RECORDS FOR PROCESSING: Begin
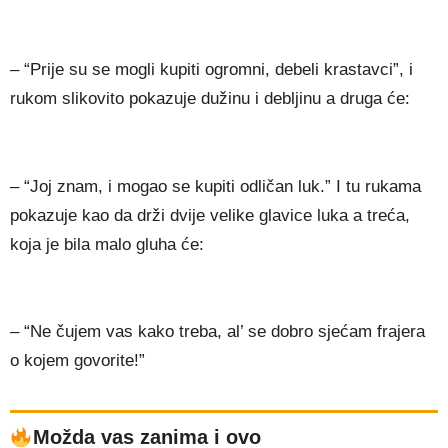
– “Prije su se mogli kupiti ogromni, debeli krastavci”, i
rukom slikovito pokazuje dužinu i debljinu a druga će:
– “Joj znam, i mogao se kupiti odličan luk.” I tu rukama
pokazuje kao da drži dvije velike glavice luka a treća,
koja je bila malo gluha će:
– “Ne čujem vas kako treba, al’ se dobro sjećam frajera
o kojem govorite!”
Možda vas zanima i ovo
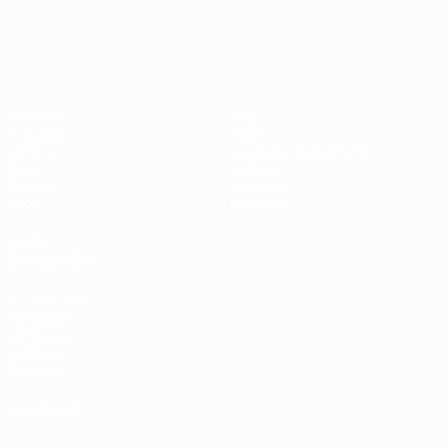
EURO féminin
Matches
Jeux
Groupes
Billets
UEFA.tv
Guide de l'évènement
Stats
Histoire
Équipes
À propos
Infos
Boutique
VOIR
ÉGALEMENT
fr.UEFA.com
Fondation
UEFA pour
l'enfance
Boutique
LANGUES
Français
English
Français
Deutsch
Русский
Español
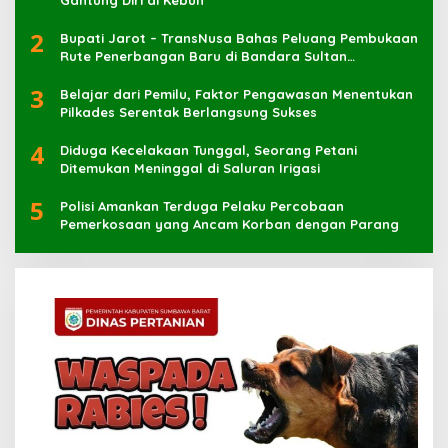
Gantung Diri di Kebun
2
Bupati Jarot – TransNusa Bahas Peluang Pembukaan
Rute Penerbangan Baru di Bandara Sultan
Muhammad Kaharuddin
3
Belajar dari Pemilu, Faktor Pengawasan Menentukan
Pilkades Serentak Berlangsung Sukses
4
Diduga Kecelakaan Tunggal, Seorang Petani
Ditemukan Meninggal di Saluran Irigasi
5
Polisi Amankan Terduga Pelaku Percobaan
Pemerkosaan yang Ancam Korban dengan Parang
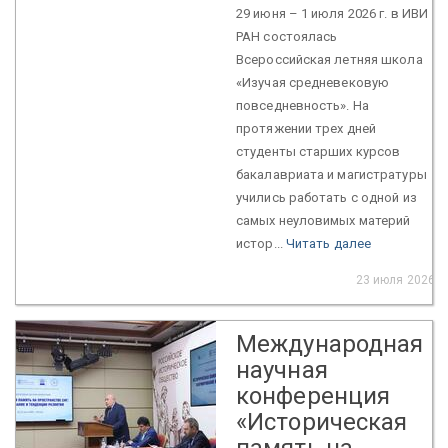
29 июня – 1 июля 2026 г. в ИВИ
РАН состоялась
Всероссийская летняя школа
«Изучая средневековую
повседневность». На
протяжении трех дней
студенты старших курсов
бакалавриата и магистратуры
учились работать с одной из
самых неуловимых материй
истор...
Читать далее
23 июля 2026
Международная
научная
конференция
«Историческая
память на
RECORDS FOR PROCESSING: End
RECORDS FOR PROCESSING: Begin
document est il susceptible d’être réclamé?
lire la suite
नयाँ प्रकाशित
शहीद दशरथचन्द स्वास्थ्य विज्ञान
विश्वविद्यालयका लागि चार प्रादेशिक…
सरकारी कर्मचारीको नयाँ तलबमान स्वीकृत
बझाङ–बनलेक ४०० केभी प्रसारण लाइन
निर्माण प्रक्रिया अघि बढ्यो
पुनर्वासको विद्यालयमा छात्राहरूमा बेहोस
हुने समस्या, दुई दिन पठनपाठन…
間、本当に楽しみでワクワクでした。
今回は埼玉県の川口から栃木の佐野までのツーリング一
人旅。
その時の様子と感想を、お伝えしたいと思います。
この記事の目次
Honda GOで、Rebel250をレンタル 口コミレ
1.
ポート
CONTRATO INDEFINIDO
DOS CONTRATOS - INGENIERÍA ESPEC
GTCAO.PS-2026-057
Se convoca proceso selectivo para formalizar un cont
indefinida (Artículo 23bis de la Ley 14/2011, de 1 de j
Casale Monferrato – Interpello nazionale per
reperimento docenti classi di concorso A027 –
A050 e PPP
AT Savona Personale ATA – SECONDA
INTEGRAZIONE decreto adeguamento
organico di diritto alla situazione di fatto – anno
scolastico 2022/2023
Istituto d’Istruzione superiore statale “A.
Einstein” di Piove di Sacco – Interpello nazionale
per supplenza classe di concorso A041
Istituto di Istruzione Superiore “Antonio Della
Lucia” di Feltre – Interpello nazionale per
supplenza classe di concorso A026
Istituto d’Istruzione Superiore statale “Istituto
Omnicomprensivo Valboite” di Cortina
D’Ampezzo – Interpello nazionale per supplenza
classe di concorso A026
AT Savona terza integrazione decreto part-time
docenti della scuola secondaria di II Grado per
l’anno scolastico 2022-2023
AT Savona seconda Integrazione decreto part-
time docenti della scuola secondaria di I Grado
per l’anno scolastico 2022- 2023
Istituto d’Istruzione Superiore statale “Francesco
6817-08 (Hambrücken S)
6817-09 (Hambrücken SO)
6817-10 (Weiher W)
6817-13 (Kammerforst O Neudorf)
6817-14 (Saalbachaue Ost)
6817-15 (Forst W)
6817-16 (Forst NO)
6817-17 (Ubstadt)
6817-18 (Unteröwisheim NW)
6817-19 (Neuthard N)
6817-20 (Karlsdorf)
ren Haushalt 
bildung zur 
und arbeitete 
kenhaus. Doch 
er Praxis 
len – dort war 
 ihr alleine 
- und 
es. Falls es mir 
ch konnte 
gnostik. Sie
RECORDS FOR PROCESSING: End
Lines holding the string "Grado" must be copied out of the entries above.

*RESPONSE TO THE TASK:*
docenti della scuola secondaria di II Grado per
time docenti della scuola secondaria di I Grado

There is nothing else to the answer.